#### [EXERCICE PROPOSÉ]
Dans le message sur les notifications de l'iPhone 7, quel téléphone la personne qui écrit avait-elle avant ?

#### [EXTRAIT DU DOCUMENT]
# Les notifications de mon iPhone 7 disparaissent lorsque je change de page d'accueil



## RAGGEDINSOMNIA (9 Décembre 2017)

Bonjour à tous !

Je connais ce problème depuis un bon bout de temps à présent. Je possède un iPhone 7 rouge depuis courant août (avant je possédais un iPhone 5s). Lorsque j'ai pu transférer mes données d'un portable à l'autre, j'ai eu l'impression d'avoir transféré les beugs et problèmes techniques de mon ancien portable au nouveau.

Donc, pour le coup, lorsque je suis sur mon écran principal avec toutes les applications que j'utilise régulièrement tout est niquel, le nombre de notifications est bien présente. Mais lorsque je dois glisser vers la gauche ou vers la droite puis revenir à mon écran où il y a principalement toutes mes applis, et bien... il n'y a plus le nombre de notifications qui s'affichent.
Si mes explications sont un peu boiteuses et peu compréhensibles, je m'en excuse d'avance et je vous laisse plutôt observer en image. (cela peut paraître assez futile comme problème mais ça commence à réellement m'embêter.)

En vous remerciant d'avance pour votre attention


----------

#### [DONNÉES FOURNIES]
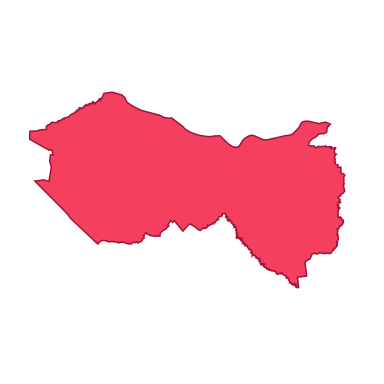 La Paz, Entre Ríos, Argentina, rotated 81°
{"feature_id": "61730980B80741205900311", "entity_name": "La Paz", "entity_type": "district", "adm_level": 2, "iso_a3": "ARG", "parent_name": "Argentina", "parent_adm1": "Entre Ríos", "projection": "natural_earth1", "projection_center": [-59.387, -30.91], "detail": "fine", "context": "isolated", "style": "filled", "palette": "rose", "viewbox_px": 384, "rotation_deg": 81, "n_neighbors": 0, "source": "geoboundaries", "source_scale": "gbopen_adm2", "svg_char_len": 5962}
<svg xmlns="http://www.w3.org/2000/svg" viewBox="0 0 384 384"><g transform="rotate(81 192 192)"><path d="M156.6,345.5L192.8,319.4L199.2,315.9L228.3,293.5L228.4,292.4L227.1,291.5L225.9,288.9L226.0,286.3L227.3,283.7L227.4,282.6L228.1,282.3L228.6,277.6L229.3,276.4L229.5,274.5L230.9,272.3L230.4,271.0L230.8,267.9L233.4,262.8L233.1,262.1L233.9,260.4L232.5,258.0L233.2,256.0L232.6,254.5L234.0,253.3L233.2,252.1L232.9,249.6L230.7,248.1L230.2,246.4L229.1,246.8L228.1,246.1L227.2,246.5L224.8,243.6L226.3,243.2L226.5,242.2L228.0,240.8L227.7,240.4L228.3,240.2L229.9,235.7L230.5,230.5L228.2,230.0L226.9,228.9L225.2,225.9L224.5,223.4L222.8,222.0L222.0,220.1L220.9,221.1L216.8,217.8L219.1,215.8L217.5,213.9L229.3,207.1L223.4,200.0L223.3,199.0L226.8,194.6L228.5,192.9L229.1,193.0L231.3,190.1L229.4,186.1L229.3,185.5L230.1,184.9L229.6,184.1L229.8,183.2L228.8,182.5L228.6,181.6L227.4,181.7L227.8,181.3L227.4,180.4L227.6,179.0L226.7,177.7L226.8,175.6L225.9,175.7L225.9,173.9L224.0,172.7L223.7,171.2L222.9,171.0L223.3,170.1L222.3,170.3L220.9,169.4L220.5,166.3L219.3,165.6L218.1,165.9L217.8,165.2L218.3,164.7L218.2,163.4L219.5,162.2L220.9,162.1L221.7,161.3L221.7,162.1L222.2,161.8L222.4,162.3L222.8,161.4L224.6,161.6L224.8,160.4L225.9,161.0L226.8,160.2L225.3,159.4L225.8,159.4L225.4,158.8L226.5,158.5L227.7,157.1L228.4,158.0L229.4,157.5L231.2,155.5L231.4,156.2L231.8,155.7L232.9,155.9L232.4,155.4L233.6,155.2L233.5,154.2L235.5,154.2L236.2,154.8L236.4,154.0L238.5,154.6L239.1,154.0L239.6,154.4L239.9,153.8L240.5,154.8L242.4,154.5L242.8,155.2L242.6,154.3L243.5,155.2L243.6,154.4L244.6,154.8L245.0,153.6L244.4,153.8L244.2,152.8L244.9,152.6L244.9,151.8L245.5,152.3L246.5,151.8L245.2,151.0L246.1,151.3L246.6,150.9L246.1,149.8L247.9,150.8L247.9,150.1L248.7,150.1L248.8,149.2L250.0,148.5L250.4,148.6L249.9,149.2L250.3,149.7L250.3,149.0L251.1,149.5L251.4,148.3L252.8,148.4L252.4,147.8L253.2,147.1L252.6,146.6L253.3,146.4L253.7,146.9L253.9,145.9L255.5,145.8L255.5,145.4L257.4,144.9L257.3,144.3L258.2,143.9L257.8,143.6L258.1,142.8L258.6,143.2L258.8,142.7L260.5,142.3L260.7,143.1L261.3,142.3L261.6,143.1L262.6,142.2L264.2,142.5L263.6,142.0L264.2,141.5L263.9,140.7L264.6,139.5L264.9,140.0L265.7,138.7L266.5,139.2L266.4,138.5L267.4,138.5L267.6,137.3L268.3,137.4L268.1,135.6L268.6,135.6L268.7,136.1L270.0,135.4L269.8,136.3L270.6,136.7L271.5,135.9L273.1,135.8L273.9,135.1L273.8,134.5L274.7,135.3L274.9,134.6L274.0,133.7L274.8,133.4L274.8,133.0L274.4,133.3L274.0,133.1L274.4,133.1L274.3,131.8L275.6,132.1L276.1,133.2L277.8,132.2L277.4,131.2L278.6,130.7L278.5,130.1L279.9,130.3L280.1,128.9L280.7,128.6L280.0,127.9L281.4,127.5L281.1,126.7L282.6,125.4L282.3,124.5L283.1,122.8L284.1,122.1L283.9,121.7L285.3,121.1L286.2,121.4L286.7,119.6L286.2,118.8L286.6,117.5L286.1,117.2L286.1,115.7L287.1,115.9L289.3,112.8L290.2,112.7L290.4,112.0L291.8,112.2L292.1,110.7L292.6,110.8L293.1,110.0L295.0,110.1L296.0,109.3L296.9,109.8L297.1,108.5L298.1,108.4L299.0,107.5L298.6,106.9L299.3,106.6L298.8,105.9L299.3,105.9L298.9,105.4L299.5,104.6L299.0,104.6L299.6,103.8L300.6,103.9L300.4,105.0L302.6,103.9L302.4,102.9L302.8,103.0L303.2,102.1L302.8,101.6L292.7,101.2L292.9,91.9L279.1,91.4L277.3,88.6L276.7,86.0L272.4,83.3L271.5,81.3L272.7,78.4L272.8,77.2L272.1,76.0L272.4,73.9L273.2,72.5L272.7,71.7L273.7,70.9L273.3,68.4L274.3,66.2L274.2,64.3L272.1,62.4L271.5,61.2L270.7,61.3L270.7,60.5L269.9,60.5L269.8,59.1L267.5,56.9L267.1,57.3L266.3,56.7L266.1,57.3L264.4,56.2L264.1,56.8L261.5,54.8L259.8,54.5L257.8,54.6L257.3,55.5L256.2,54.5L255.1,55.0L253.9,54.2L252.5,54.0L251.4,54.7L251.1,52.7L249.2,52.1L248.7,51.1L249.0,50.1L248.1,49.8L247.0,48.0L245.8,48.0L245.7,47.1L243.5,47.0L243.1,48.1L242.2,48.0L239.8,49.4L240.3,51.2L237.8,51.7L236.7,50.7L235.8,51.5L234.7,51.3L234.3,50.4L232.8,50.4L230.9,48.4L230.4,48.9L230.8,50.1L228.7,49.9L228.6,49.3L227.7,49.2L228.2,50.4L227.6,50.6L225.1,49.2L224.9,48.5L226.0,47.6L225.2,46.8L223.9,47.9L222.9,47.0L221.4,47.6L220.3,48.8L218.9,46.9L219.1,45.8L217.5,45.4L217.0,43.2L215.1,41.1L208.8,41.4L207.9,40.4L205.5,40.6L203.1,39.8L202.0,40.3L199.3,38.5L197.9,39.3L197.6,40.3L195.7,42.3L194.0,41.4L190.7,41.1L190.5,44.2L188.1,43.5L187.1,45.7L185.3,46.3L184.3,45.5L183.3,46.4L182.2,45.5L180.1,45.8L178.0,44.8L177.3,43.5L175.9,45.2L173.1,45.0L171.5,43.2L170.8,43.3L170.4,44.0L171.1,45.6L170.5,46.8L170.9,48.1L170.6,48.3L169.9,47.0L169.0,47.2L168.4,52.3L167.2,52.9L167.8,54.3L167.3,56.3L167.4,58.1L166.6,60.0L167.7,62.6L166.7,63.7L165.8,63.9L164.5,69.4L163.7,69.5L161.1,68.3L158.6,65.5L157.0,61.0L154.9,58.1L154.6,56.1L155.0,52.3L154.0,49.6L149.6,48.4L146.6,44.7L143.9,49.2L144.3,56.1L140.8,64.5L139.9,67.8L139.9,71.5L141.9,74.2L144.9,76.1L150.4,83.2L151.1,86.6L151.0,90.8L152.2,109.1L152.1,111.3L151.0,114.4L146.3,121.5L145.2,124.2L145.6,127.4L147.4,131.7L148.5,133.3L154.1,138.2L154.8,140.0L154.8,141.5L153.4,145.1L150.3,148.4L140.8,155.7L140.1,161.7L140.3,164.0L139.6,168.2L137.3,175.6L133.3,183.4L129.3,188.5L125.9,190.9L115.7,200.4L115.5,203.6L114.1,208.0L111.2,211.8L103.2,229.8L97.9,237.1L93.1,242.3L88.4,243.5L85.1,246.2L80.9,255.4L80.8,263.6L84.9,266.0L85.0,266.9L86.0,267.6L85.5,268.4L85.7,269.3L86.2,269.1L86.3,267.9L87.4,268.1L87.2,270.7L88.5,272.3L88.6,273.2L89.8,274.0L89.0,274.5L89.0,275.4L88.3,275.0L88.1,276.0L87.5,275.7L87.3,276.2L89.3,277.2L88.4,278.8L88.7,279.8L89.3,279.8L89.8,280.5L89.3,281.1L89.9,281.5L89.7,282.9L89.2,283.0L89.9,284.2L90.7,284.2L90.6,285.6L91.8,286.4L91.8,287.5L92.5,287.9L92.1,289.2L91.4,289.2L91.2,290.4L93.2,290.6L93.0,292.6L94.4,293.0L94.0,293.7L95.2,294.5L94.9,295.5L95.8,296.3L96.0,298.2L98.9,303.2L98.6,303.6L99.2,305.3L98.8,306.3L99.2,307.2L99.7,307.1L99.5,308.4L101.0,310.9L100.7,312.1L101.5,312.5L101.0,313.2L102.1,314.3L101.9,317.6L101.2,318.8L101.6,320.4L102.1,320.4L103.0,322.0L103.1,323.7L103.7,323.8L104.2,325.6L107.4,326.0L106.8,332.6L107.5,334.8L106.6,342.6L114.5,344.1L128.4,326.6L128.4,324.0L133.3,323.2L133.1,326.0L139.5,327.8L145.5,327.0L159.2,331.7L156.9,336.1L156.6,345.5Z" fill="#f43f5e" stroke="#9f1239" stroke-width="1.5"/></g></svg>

#### [RÉPONSE COMPLÈTE]
Un iPhone 5s.